Models aren’t always accurate. But Nate Silver’s was a pretty good fit.
Subramanian Prasanna Kumar

When you speak about data and models it’s important to be really precise with your terms.

It’s hard for me to understand what you mean by “models aren’t always accurate.” It’s true, as the statistician George Box one quipped, “all models are wrong, some are useful.” And we know why that’s true: models are simplifications of reality. They’re inherently wrong. But that’s more philosophical than anything else.

On the other hand, accuracy is a measure of how close measured and/or predicted values are to standard/naive/known values. In the most recent iteration of Nate Silver’s algorithm in 2016, his predictions were frequently inaccurate compared to who was predicted to win against what happened (Bernie Sanders winning in Michigan being the clearest case of this) and compared to his successful predictions in previous years.

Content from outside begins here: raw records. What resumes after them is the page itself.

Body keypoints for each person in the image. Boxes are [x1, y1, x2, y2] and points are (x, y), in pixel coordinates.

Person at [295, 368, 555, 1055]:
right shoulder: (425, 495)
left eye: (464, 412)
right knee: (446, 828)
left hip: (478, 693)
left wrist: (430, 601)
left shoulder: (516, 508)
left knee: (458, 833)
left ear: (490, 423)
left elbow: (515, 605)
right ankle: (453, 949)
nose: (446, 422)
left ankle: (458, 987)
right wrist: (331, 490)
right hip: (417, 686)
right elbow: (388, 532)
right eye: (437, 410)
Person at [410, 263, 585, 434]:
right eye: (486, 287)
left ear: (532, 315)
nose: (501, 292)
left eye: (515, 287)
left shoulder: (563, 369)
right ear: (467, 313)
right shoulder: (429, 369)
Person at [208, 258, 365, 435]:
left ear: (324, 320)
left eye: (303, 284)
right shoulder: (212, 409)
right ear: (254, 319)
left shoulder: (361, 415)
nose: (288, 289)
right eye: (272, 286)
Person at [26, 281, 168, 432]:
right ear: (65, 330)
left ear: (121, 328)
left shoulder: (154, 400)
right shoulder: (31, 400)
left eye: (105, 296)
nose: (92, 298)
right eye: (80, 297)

Either way, no serious analyst should embrace the idea that “models aren’t always accurate.” The question of how accurate a model must be is a cost-benefit function of how often it’s wrong and the impact of when it’s wrong.

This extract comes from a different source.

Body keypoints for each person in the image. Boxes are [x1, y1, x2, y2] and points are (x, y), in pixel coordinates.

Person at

Second, how are you defining “a pretty good fit?” Fit is defined by how well a curve or system explains the interaction between model inputs and outputs (in other words, it helps us understand what we’re gaining and giving up by simplifying reality into a mathematical expression). Nate Silver’s election prediction algorithm used a monte-carlo simulation to predict who would win the election. I don’t recall 538 every providing details about how well the algorithm performed in predicting known results, so I’m curious as to what values you looked at that would help you conclude the fit was pretty good.